LISTE DES TÂCHES:
(a) Expliquez, s'il vous plaît, pourquoi le marché a très vite calmé certains prétendants, selon le texte sur les combinaisons en caoutchouc. Répondez en une à trois phrases.
(b) Recopiez le passage du texte sur les combinaisons en caoutchouc qui commence par « Quatre fabricants remplaceront » et se poursuit jusqu'à « surprenant : décathlon. ».

TEXTE À LIRE:

^^^^

La combi noire passe au vert

Quatre fabricants remplaceront le néoprène des combis par du caoutchouc. Pendant que les spécialistes du marketing tentaient de nous convaincre que le limestone était la panacée écolo (voir Wind n°368), les pionniers développaient la combinaison en matériaux renouvelables. Patagonia a ouvert la voie et les frenchies, en s’y engouffrant, lui permettront peut être de prendre son envol.

Mise à jour : Le marché à calmé très vite certains prétendants, la combi hévéa étant trop chère. Sooruz est revenu au limestone, mélangé à de la poudre d’huitre. Picture aussi, avec une haute dose d’un matériau de charge issu de la pyrolise de pneu : 30% de carbon black. Patagonia continue sur sa lancée, tandis que Yulex a trouvé un débouché surprenant : décathlon.

^^^^

DONNÉES FOURNIES:
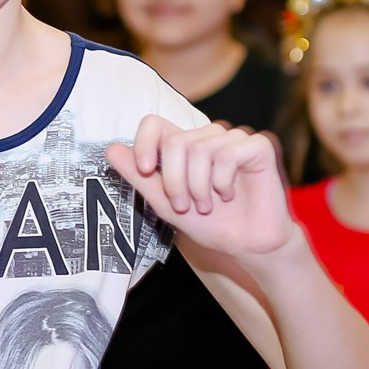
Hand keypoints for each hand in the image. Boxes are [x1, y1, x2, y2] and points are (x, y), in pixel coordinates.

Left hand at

^^^^

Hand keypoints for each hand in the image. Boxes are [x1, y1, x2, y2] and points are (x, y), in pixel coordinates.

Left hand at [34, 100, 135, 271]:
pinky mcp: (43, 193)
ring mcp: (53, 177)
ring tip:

^^^^

RÉPONSES PAR TÂCHE:
(a) Le marché a rapidement freiné certains prétendants parce que la combinaison en hévéa était trop chère.

(b)
Quatre fabricants remplaceront le néoprène des combis par du caoutchouc. Pendant que les spécialistes du marketing tentaient de nous convaincre que le limestone était la panacée écolo (voir Wind n°368), les pionniers développaient la combinaison en matériaux renouvelables. Patagonia a ouvert la voie et les frenchies, en s’y engouffrant, lui permettront peut être de prendre son envol.

Mise à jour : Le marché à calmé très vite certains prétendants, la combi hévéa étant trop chère. Sooruz est revenu au limestone, mélangé à de la poudre d’huitre. Picture aussi, avec une haute dose d’un matériau de charge issu de la pyrolise de pneu : 30% de carbon black. Patagonia continue sur sa lancée, tandis que Yulex a trouvé un débouché surprenant : décathlon.